Explorer cette politisation en évolution constante
Cette conférence vise à réunir des experts et des acteurs sociaux impliqués, par leurs recherches et autres activités, dans les transformations du débat public sur la race en France, afin d’explorer le sens de cette politisation en évolution constante.
- Comment la mobilisation de différents acteurs a-t-elle modifié l’attention et la compréhension de la question raciale en France ?
- Comment la question raciale a-t-elle été politisée, autant par les stratégies antiracistes que par les réactions d’extrême droite ?
- Comment différents acteurs en France – militants, responsables politiques, universitaires ou journalistes – ont-ils interprété la question raciale par inspiration ou au contact de penseurs et de mouvements internationaux, et comment l’ont-ils articulée publiquement ?

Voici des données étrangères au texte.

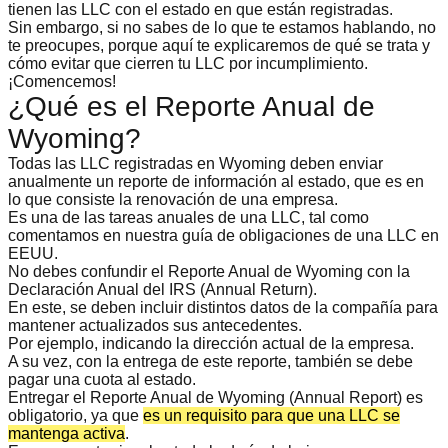
tienen las LLC
con el estado en que están registradas.
Sin embargo, si no sabes de lo que te estamos hablando, no
te preocupes, porque aquí te explicaremos de qué se trata y
cómo evitar que cierren tu LLC por incumplimiento
.
¡Comencemos!
¿Qué es el Reporte Anual de
Wyoming?
Todas las LLC registradas en Wyoming deben enviar
anualmente un
reporte de información
al estado, que es en
lo que consiste la renovación de una empresa.
Es una de las tareas anuales de una LLC, tal como
comentamos en nuestra
guía de obligaciones de una LLC en
EEUU
.
No debes confundir el Reporte Anual de Wyoming con la
Declaración Anual del IRS
(Annual Return).
En este, se deben incluir distintos datos de la compañía para
mantener actualizados sus antecedentes.
Por ejemplo, indicando la dirección actual de la empresa.
A su vez, con la entrega de este reporte, también se debe
pagar una cuota al estado
.
Entregar el Reporte Anual de Wyoming (
Annual Report
) es
obligatorio, ya que
es un requisito para que una LLC se
mantenga activa
.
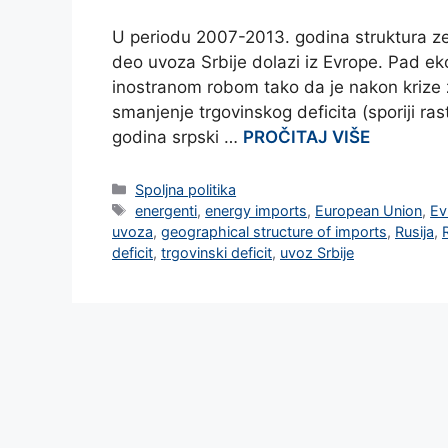
U periodu 2007-2013. godina struktura zem
deo uvoza Srbije dolazi iz Evrope. Pad eko
inostranom robom tako da je nakon krize 
smanjenje trgovinskog deficita (sporiji r
godina srpski …
PROČITAJ VIŠE
Categories
Spoljna politika
Tags
energenti
,
energy imports
,
European Union
,
Ev
uvoza
,
geographical structure of imports
,
Rusija
,
deficit
,
trgovinski deficit
,
uvoz Srbije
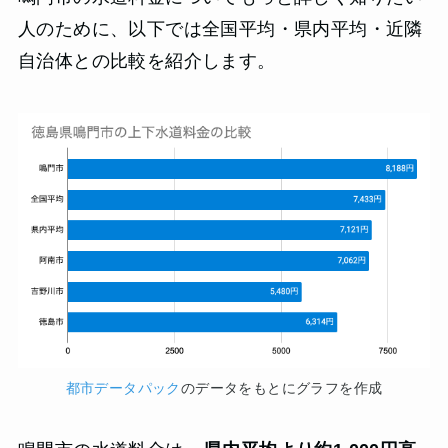
人のために、以下では全国平均・県内平均・近隣
自治体との比較を紹介します。
都市データパック
のデータをもとにグラフを作成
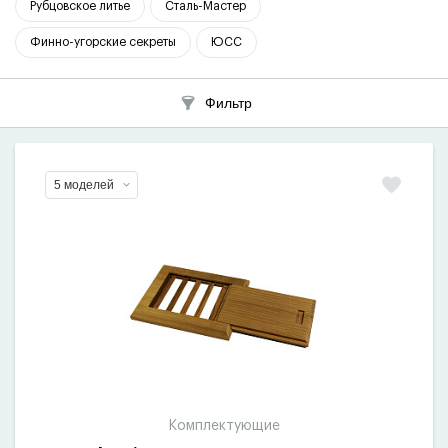
Рубцовское литье
Сталь-Мастер
Финно-угорские секреты
ЮСС
Фильтр
5 моделей
Комплектующие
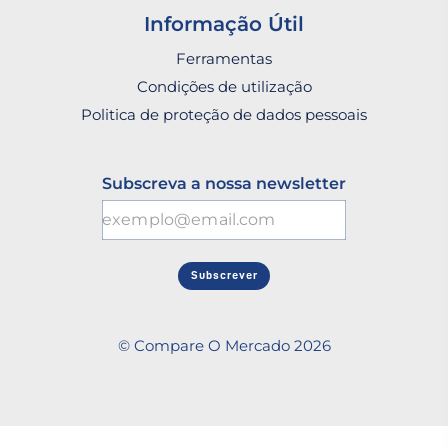
Informação Útil
Ferramentas
Condições de utilização
Politica de proteção de dados pessoais
Subscreva a nossa newsletter
Subscrever
© Compare O Mercado 2026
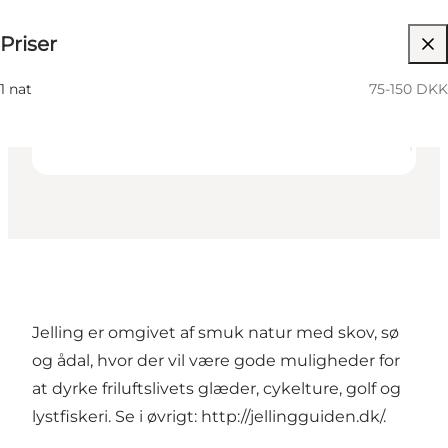
75-150 DKK
Priser
36
beds
Venner, Min partner, Mig selv
1 nat
75-150 DKK
Jelling er omgivet af smuk natur med skov, sø
og ådal, hvor der vil være gode muligheder for
at dyrke friluftslivets glæder, cykelture, golf og
lystfiskeri. Se i øvrigt:
http://jellingguiden.dk/
.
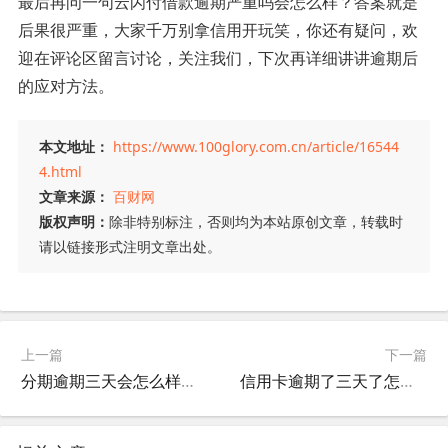
最后再问一句云闪付借款逾期严重吗会怎么样？答案就是
后果很严重，大家千万别拿信用开玩笑，你还有疑问，欢
迎在评论区留言讨论，关注我们，下次再详细讲讲逾期后
的应对方法。
本文地址：
https://www.100glory.com.cn/article/16544
4.html
文章来源：
百财网
版权声明：
除非特别标注，否则均为本站原创文章，转载时
请以链接形式注明文章出处。
上一篇
下一篇
分期逾期三天会怎么样，一起看看专业解读!
信用卡逾期了三天了怎么办，看完这些你就明白了!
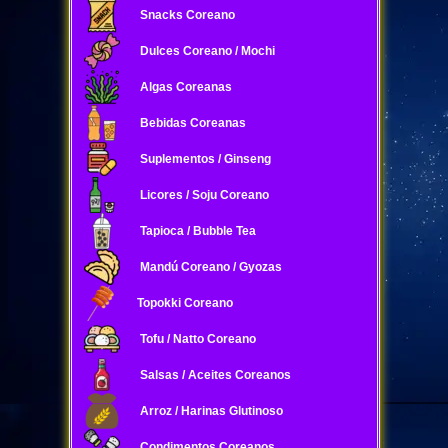
Snacks Coreano
Dulces Coreano / Mochi
Algas Coreanas
Bebidas Coreanas
Suplementos / Ginseng
Licores / Soju Coreano
Tapioca / Bubble Tea
Mandú Coreano / Gyozas
Topokki Coreano
Tofu / Natto Coreano
Salsas / Aceites Coreanos
Arroz / Harinas Glutinoso
Condimentos Coreanos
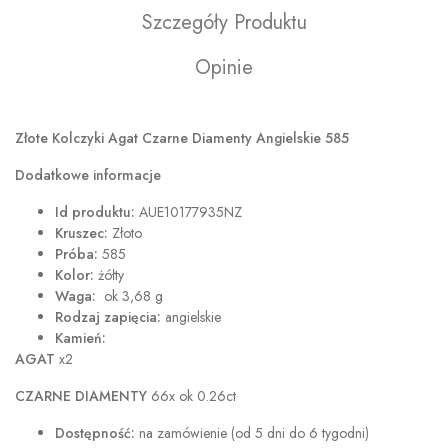
Szczegóły Produktu
Opinie
Złote Kolczyki Agat Czarne Diamenty Angielskie 585
Dodatkowe informacje
Id
produktu:
AUE10177935NZ
Kruszec:
Złoto
Próba:
585
Kolor:
żółty
Waga:
ok 3,68 g
Rodzaj zapięcia:
angielskie
Kamień:
AGAT
x2
CZARNE DIAMENTY
66x ok 0.26ct
Dostępność:
na zamówienie (od 5 dni do 6 tygodni)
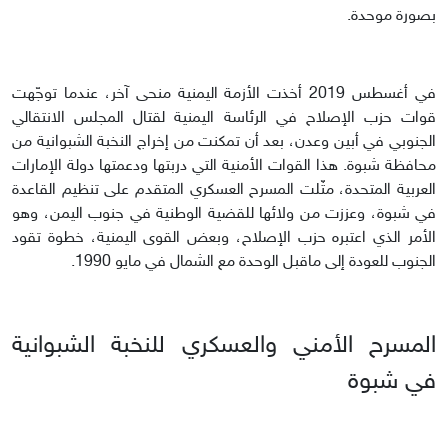
بصورة موحدة.
في أغسطس 2019 أخذت الأزمة اليمنية منحى آخر، عندما توجّهت
قوات حزب الإصلاح في الرئاسة اليمنية لقتال المجلس الانتقالي
الجنوبي في أبين وعدن، بعد أن تمكنت من إخراج النخبة الشبوانية من
محافظة شبوة. هذا القوات الأمنية التي دربتها ودعمتها دولة الإمارات
العربية المتحدة، مثّلت المسرح العسكري المتقدم على تنظيم القاعدة
في شبوة، وعززت من ولائها للقضية الوطنية في جنوب اليمن، وهو
الأمر الذي اعتبره حزب الإصلاح، وبعض القوى اليمنية، خطوة تقود
الجنوب للعودة إلى ماقبل الوحدة مع الشمال في مايو 1990.
المسرح الأمني والعسكري للنخبة الشبوانية
في شبوة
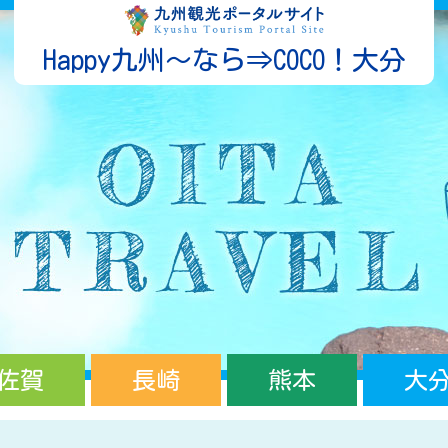
Happy九州～なら⇒COCO！大分
佐賀
長崎
熊本
大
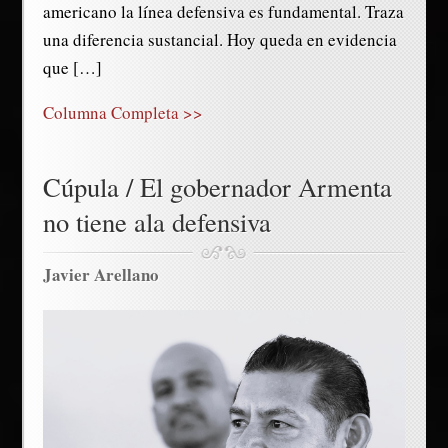
americano la línea defensiva es fundamental. Traza
una diferencia sustancial. Hoy queda en evidencia
que […]
Columna Completa >>
Cúpula / El gobernador Armenta
no tiene ala defensiva
Javier Arellano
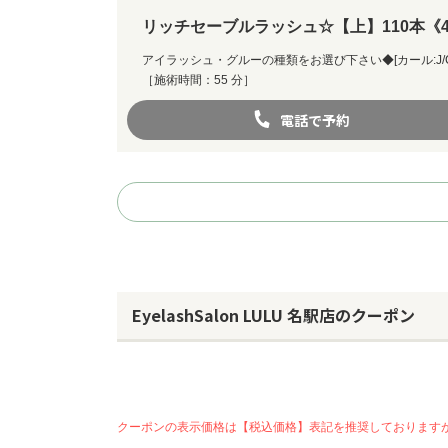
リッチセーブルラッシュ☆【上】110本《
アイラッシュ・グルーの種類をお選び下さい◆[カール:J/C/CC/D
［施術時間：55 分］
電話で予約
EyelashSalon LULU 名駅店のクーポン
クーポンの表示価格は【税込価格】表記を推奨しております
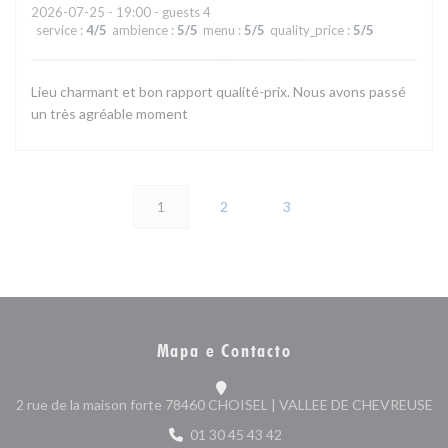
2026-07-25
- 19:00 - guests 4
service
:
4
/5
ambience
:
5
/5
menu
:
5
/5
quality_price
:
5
/5
Lieu charmant et bon rapport qualité-prix. Nous avons passé
un très agréable moment
1
2
3
Mapa e Contacto
((
2 rue de la maison forte 78460 CHOISEL | VALLEE DE CHEVREUSE
01 30 45 43 42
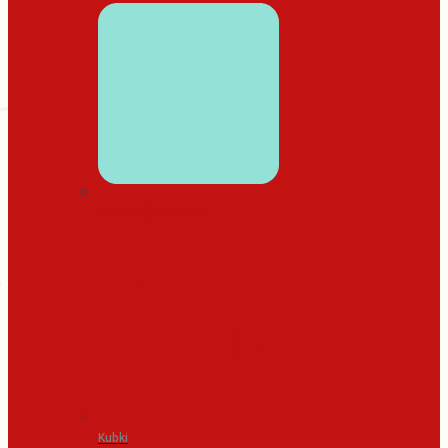
WYSTRÓJ DOMU
Kubki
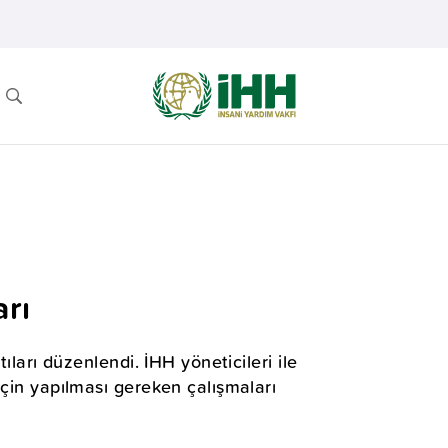
arı
ıları düzenlendi. İHH yöneticileri ile
için yapılması gereken çalışmaları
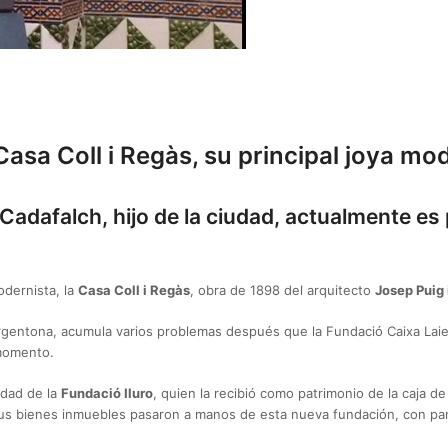
 Casa Coll i Regàs, su principal joya mo
 Cadafalch, hijo de la ciudad, actualmente es 
odernista, la
Casa Coll i Regàs
, obra de 1898 del arquitecto
Josep Puig 
rgentona, acumula varios problemas después que la Fundació Caixa Laieta
momento.
edad de la
Fundació Iluro
, quien la recibió como patrimonio de la caja de
us bienes inmuebles pasaron a manos de esta nueva fundación, con part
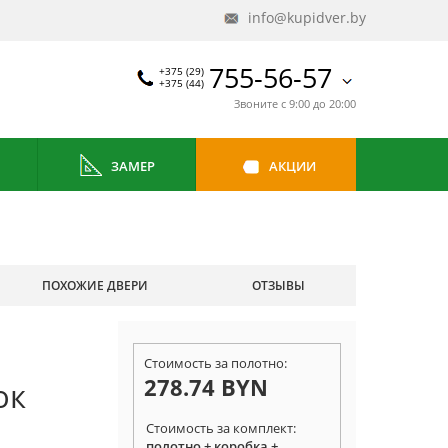
info@kupidver.by
755-56-57
+375 (29)
+375 (44)
Звоните с 9:00 до 20:00
ЗАМЕР
АКЦИИ
ПОХОЖИЕ ДВЕРИ
ОТЗЫВЫ
Стоимость за полотно:
278.74 BYN
ок
Стоимость за комплект:
полотно + коробка +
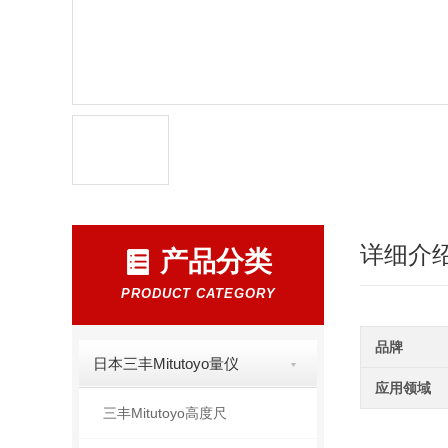
详细介
产品分类
PRODUCT CATEGORY
品牌
日本三丰Mitutoyo量仪
应用领域
三丰Mitutoyo高度尺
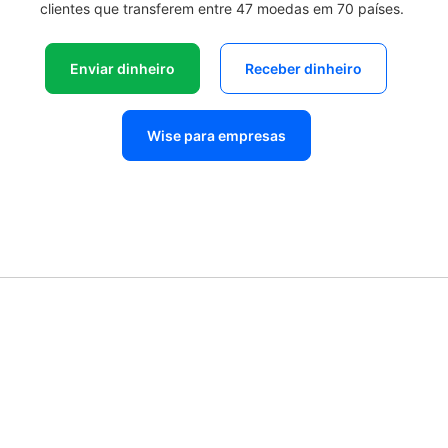
clientes que transferem entre 47 moedas em 70 países.
Enviar dinheiro
Receber dinheiro
Wise para empresas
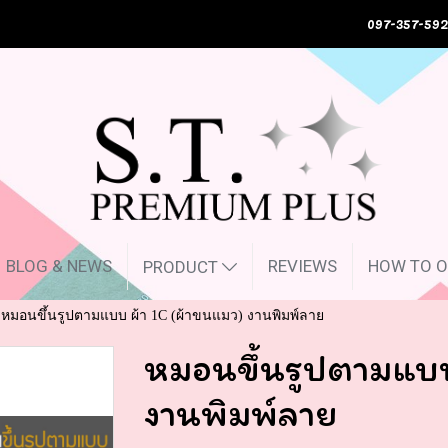
097-357-592
BLOG & NEWS
REVIEWS
HOW TO O
PRODUCT
หมอนขึ้นรูปตามแบบ ผ้า 1C (ผ้าขนแมว) งานพิมพ์ลาย
หมอนขึ้นรูปตามแบบ
งานพิมพ์ลาย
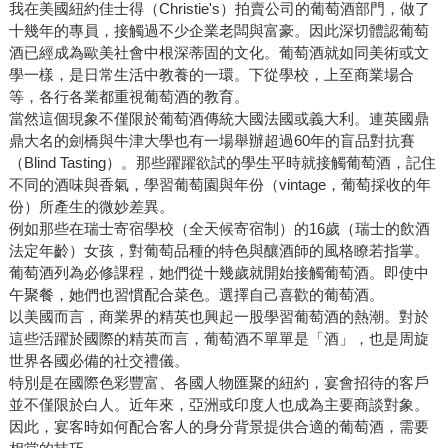
我在美國紐約佳士得（Christie's）拍賣公司的葡萄酒部門，做了
十幾年的專員，接觸過不少企業老闆與富豪。因此深切體認葡萄
酒已經成為歐美社會中根深蒂固的文化。葡萄酒就如同美術或文
學一樣，是日常生活中教養的一環。下從學校，上至商業場合
等，各行各業都重視葡萄酒的教育。
當然這個現象不僅限於葡萄酒傳統大國法國或義大利。連英國鼎
鼎大名的劍橋與牛津大學也有一場舉辦超過60年的盲品對抗賽
（Blind Tasting）。那些躍躍欲試的學生平時就接觸葡萄酒，記住
不同的酒味與香氣，學習葡萄園與年份（vintage，葡萄採收的年
份）所產生的微妙差異。
例如那些在瑞士寄宿學校（全天候寄宿制）的16歲（瑞士的飲酒
法定年齡）女孩，對葡萄品種的特色與釀酒師的風格瞭若指掌。
葡萄酒列為必修課程，她們從十幾歲就開始接觸葡萄酒。即使中
午聚餐，她們也習慣配合菜色。選擇自己喜歡的葡萄酒。
以美國而言，商業界的精英也興起一股學習葡萄酒的熱潮。對於
這些活躍於國際的精英而言，葡萄酒不單單是「酒」，也是周旋
世界各國必備的社交禮儀。
特別是在國際色彩豐富、各國人物匯聚的紐約，宴會招待的客戶
並不僅限於白人。近年來，亞洲或印度人也成為主要商談對象。
因此，宴客時如何配合客人的身分背景提供合適的葡萄酒，需要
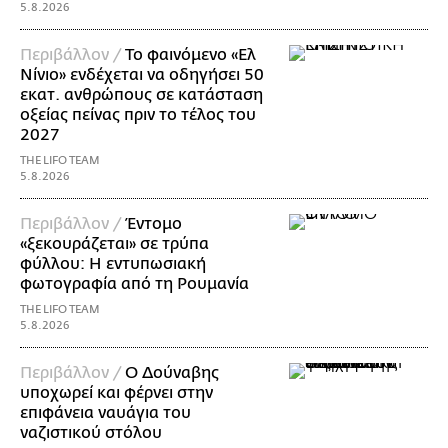
5.8.2026
Περιβάλλον /
Το φαινόμενο «Ελ
Νίνιο» ενδέχεται να οδηγήσει 50
εκατ. ανθρώπους σε κατάσταση
οξείας πείνας πριν το τέλος του
2027
THE LIFO TEAM
5.8.2026
Περιβάλλον /
Έντομο
«ξεκουράζεται» σε τρύπα
φύλλου: Η εντυπωσιακή
φωτογραφία από τη Ρουμανία
THE LIFO TEAM
5.8.2026
Περιβάλλον /
Ο Δούναβης
υποχωρεί και φέρνει στην
επιφάνεια ναυάγια του
ναζιστικού στόλου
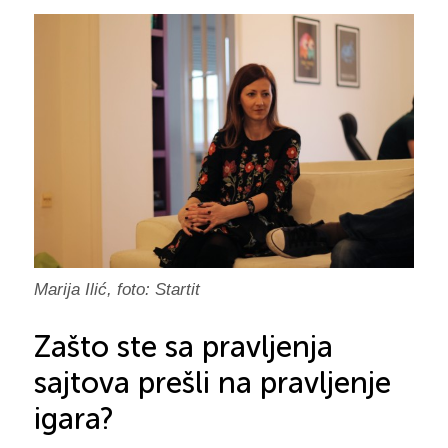
Marija Ilić, foto: Startit
Zašto ste sa pravljenja
sajtova prešli na pravljenje
igara?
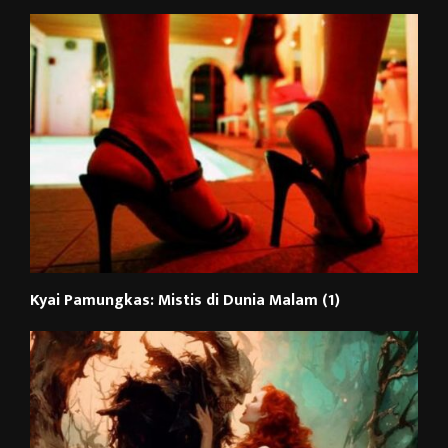
Kyai Pamungkas: Mistis di Dunia Malam (1)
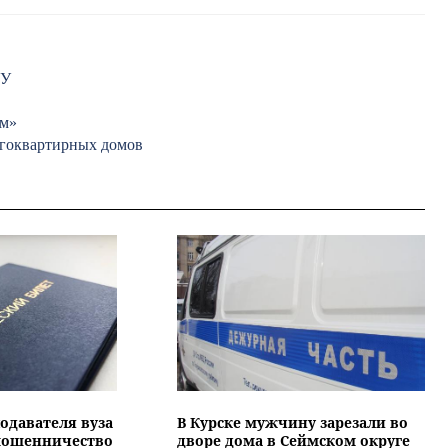
СУ
ум»
огоквартирных домов
подавателя вуза
В Курске мужчину зарезали во
 мошенничество
дворе дома в Сеймском округе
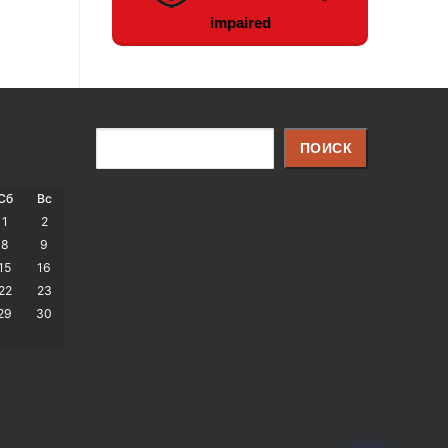
impaired
Поиск
ПОИСК
Сб
Вс
1
2
8
9
15
16
22
23
29
30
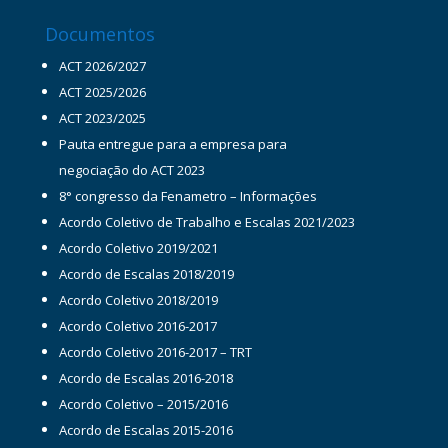
Documentos
ACT 2026/2027
ACT 2025/2026
ACT 2023/2025
Pauta entregue para a empresa para
negociação do ACT 2023
8° congresso da Fenametro – Informações
Acordo Coletivo de Trabalho e Escalas 2021/2023
Acordo Coletivo 2019/2021
Acordo de Escalas 2018/2019
Acordo Coletivo 2018/2019
Acordo Coletivo 2016-2017
Acordo Coletivo 2016-2017 – TRT
Acordo de Escalas 2016-2018
Acordo Coletivo – 2015/2016
Acordo de Escalas 2015-2016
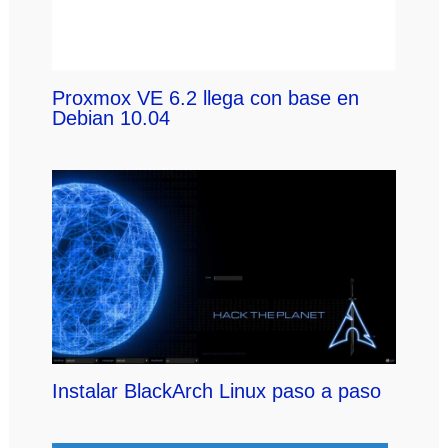
Proxmox VE 6.2 llega con base en
Debian 10.04
Instalar BlackArch Linux paso a paso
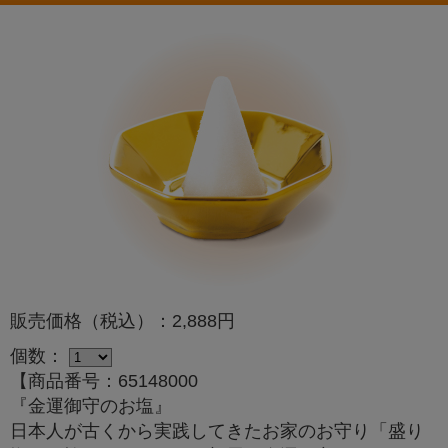
販売価格（税込）：2,888円
個数：
【商品番号：65148000
『金運御守のお塩』
日本人が古くから実践してきたお家のお守り「盛り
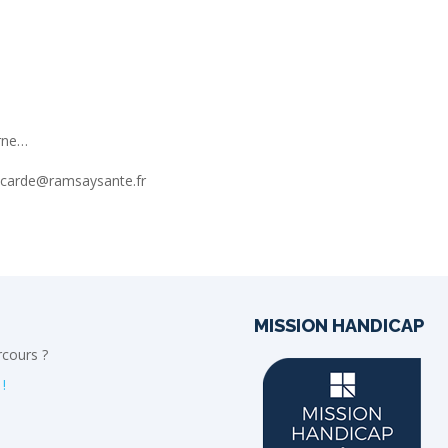
erne…
iscarde@ramsaysante.fr
MISSION HANDICAP
rcours ?
!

- Comment la mobilisation et l’interprétation de la question raciale ont-elles traversé différentes expériences vécues, incluant des catégories intimes et publiques/institutionnelles ?
- Dans quelle mesure le terme « tabou », qui a été une stratégie de mobilisation efficace, est-il pertinent pour décrire l’état du débat public à différentes époques, et quelles sont les implications futures d’un débat aussi acrimonieux ?
Programme
Mardi 13 janvier 2026
Trois tables rondes
- Horaires : de 10h à 18h
- Lieu : Maison des Astronomes, Iméra (2 place Leverrier 13004 Marseille)
Mercredi 14 janvier 2026 (matin)
Séance de conclusion
- Horaires : de 10h à 12h
- Lieu : Maison des Astronomes, Iméra (2 place Leverrier 13004 Marseille)
Mercredi 14 janvier 2026 (après-midi)
Balade vers la Friche Belle de Mai.
Venir à l’Iméra
- Accès piéton : rendez-vous au portillon du 2 place Leverrier, 13004 Marseille.
- Accès PMR : entrée par l’Allée Jean-Louis Pons, 13004 Marseille.